| Required work |
Return the records word for word. Any pictures in them are not part of the copy.

-=-=-=-=-

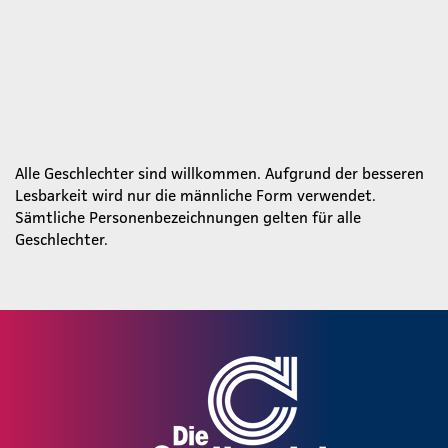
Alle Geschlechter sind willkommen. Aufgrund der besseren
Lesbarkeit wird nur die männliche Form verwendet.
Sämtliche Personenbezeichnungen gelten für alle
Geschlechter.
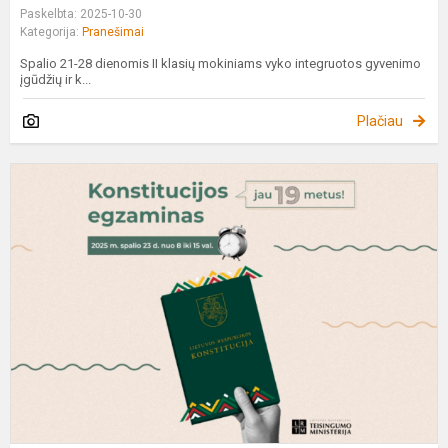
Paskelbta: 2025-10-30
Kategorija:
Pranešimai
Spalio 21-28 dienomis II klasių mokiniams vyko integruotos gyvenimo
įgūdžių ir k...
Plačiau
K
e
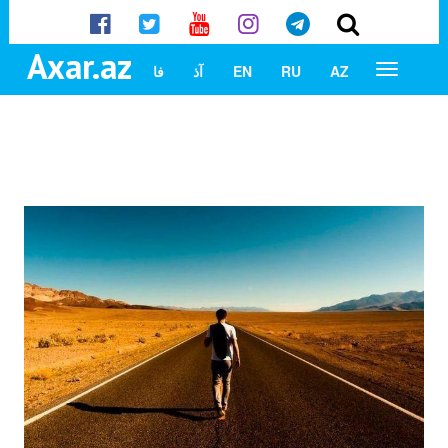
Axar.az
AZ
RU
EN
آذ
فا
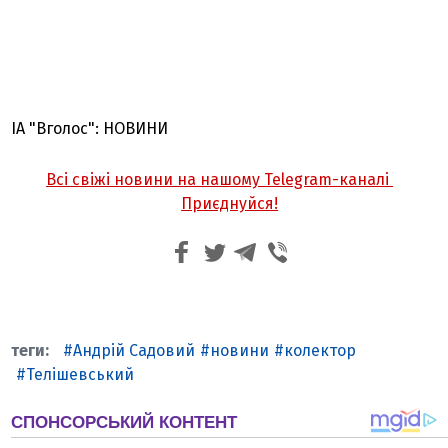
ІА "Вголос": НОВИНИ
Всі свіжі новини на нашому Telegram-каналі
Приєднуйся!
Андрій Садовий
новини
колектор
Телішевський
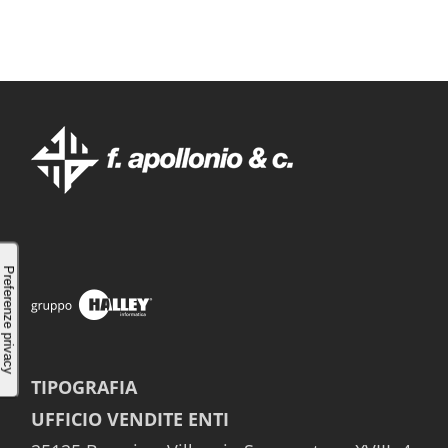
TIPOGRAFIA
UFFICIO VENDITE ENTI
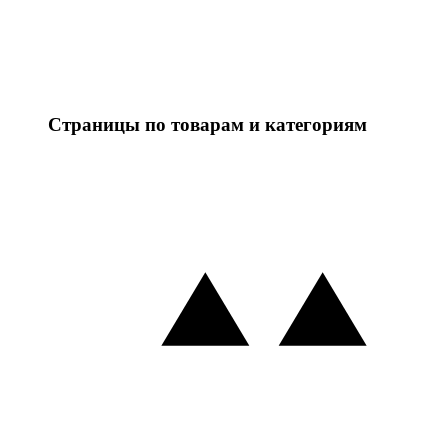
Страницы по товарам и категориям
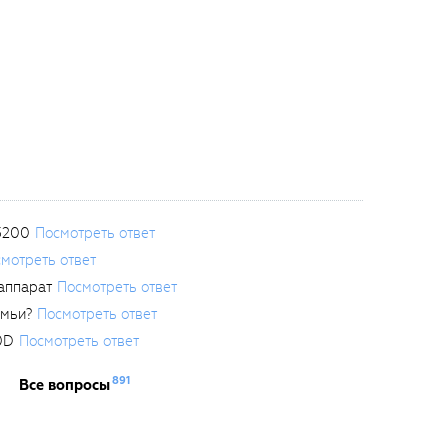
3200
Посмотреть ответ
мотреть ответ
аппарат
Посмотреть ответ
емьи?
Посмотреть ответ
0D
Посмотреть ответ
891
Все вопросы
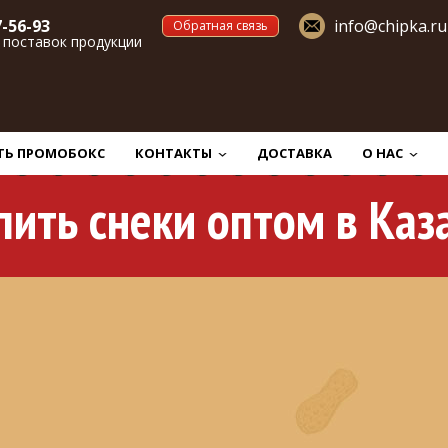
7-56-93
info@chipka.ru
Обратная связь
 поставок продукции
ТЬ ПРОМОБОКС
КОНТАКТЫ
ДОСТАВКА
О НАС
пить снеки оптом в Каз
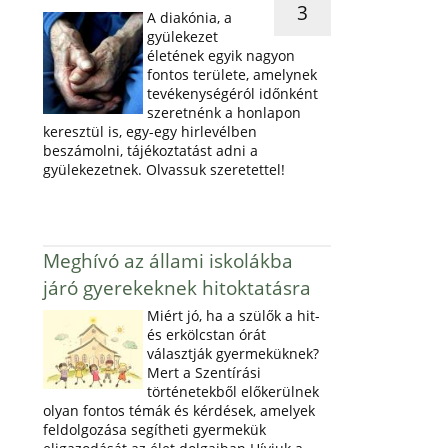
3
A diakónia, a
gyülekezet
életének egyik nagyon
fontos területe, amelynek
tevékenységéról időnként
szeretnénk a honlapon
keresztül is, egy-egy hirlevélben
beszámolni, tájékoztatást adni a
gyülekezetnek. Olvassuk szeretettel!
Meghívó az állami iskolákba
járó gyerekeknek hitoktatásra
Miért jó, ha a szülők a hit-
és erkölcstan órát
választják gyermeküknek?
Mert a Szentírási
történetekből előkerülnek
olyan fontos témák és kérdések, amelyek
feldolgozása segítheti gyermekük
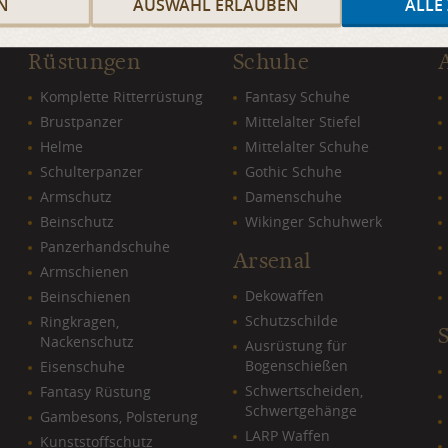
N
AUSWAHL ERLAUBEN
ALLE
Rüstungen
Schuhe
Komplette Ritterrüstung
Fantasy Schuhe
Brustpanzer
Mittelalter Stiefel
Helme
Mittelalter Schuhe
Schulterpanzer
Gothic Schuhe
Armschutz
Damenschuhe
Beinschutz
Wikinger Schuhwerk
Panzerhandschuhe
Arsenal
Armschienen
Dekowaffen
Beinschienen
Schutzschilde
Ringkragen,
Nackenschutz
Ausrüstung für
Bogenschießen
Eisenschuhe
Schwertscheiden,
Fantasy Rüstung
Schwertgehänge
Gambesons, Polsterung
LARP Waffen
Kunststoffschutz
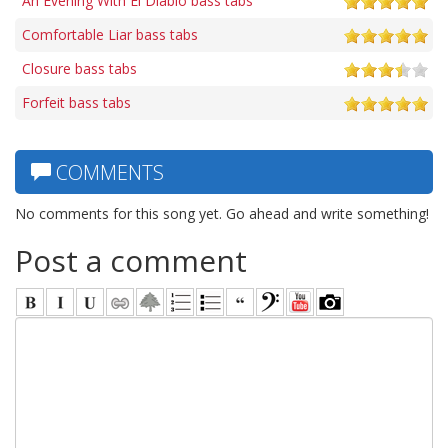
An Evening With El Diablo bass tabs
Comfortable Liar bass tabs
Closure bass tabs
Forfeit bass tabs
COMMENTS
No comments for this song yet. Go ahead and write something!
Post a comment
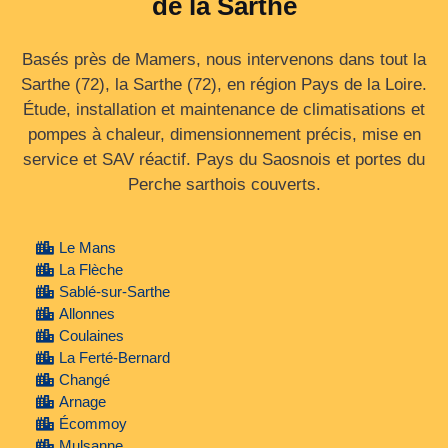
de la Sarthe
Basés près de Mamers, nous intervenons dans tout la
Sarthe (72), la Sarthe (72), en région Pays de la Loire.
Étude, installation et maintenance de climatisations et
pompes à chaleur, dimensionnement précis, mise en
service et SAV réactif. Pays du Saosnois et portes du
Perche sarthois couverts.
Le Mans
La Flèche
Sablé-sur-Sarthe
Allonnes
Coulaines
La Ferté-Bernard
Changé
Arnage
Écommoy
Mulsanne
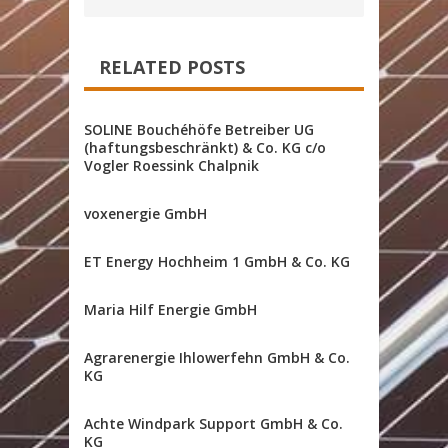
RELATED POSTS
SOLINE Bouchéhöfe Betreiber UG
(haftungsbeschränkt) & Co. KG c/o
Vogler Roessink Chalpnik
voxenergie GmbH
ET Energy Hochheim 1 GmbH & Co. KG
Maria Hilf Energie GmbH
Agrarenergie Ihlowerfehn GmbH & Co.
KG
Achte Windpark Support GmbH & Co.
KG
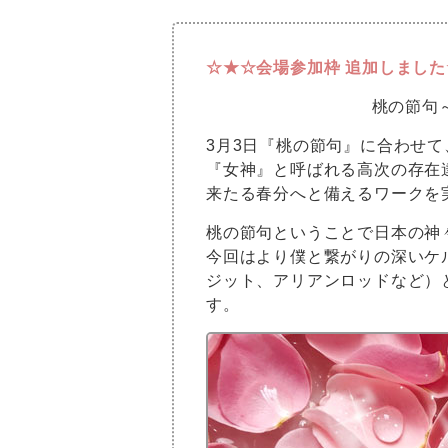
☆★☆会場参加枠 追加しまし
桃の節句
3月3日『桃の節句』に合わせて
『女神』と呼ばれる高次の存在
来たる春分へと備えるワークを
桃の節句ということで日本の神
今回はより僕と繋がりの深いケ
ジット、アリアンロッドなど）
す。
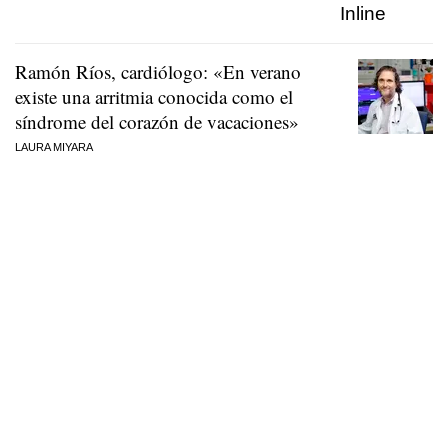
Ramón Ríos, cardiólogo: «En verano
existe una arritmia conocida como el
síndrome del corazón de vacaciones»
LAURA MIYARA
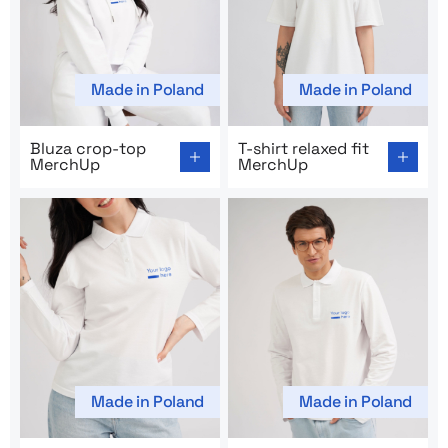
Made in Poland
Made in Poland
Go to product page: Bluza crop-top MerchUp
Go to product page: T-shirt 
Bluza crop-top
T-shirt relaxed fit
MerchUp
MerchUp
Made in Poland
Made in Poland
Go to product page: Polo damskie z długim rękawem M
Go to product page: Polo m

-=-=-=-=-

| Answer section |
Alle Geschlechter sind willkommen. Aufgrund der besseren
Lesbarkeit wird nur die männliche Form verwendet.
Sämtliche Personenbezeichnungen gelten für alle
Geschlechter.
Paskelbta: 2025-10-30
Kategorija:
Pranešimai
Spalio 21-28 dienomis II klasių mokiniams vyko integruotos gyvenimo
įgūdžių ir k...
Plačiau
K
e
Axar.az
AZ
RU
EN
آذ
فا
ІА "Вголос": НОВИНИ
Всі свіжі новини на нашому Telegram-каналі
Приєднуйся!
Андрій Садовий
новини
колектор
Телішевський
TIPOGRAFIA
UFFICIO VENDITE ENTI
Страницы по товарам и категориям
3200
Посмотреть ответ
мотреть ответ
аппарат
Посмотреть ответ
емьи?
Посмотреть ответ
0D
Посмотреть ответ
891
Все вопросы
7-56-93
info@chipka.ru
Обратная связь
 поставок продукции
ТЬ ПРОМОБОКС
КОНТАКТЫ
ДОСТАВКА
О НАС
пить снеки оптом в Каз
3
A diakónia, a
gyülekezet
életének egyik nagyon
fontos területe, amelynek
tevékenységéról időnként
szeretnénk a honlapon
keresztül is, egy-egy hirlevélben
beszámolni, tájékoztatást adni a
gyülekezetnek. Olvassuk szeretettel!
Meghívó az állami iskolákba
járó gyerekeknek hitoktatásra
Miért jó, ha a szülők a hit-
és erkölcstan órát
választják gyermeküknek?
Mert a Szentírási
történetekből előkerülnek
olyan fontos témák és kérdések, amelyek
feldolgozása segítheti gyermekük
N
AUSWAHL ERLAUBEN
ALLE
Rüstungen
Schuhe
Komplette Ritterrüstung
Fantasy Schuhe
Brustpanzer
Mittelalter Stiefel
Helme
Mittelalter Schuhe
Schulterpanzer
Gothic Schuhe
Armschutz
Damenschuhe
Beinschutz
Wikinger Schuhwerk
Panzerhandschuhe
Arsenal
Armschienen
Dekowaffen
Beinschienen
Schutzschilde
Ringkragen,
Nackenschutz
Ausrüstung für
Bogenschießen
Eisenschuhe
Schwertscheiden,
Fantasy Rüstung
Schwertgehänge
Gambesons, Polsterung
LARP Waffen
Kunststoffschutz
An Evening With El Diablo bass tabs
Comfortable Liar bass tabs
Closure bass tabs
Forfeit bass tabs
COMMENTS
No comments for this song yet. Go ahead and write something!
Post a comment
de la Sarthe
Basés près de Mamers, nous intervenons dans tout la
Sarthe (72), la Sarthe (72), en région Pays de la Loire.
Étude, installation et maintenance de climatisations et
pompes à chaleur, dimensionnement précis, mise en
service et SAV réactif. Pays du Saosnois et portes du
Perche sarthois couverts.
Le Mans
La Flèche
Sablé-sur-Sarthe
Allonnes
Coulaines
La Ferté-Bernard
Changé
Arnage
Écommoy
Mulsanne
RELATED POSTS
SOLINE Bouchéhöfe Betreiber UG
(haftungsbeschränkt) & Co. KG c/o
Vogler Roessink Chalpnik
voxenergie GmbH
ET Energy Hochheim 1 GmbH & Co. KG
Maria Hilf Energie GmbH
Agrarenergie Ihlowerfehn GmbH & Co.
KG
Achte Windpark Support GmbH & Co.
KG
☆★☆会場参加枠 追加しまし
桃の節句
3月3日『桃の節句』に合わせて
『女神』と呼ばれる高次の存在
来たる春分へと備えるワークを
桃の節句ということで日本の神
今回はより僕と繋がりの深いケ
ジット、アリアンロッドなど）
す。
Ramón Ríos, cardiólogo: «En verano
existe una arritmia conocida como el
síndrome del corazón de vacaciones»
LAURA MIYARA
Made in Poland
Made in Poland
Go to product page: Bluza crop-top MerchUp
Go to product page: T-shirt 
Bluza crop-top
T-shirt relaxed fit
MerchUp
MerchUp
Made in Poland
Made in Poland
Go to product page: Polo damskie z długim rękawem M
Go to product page: Polo m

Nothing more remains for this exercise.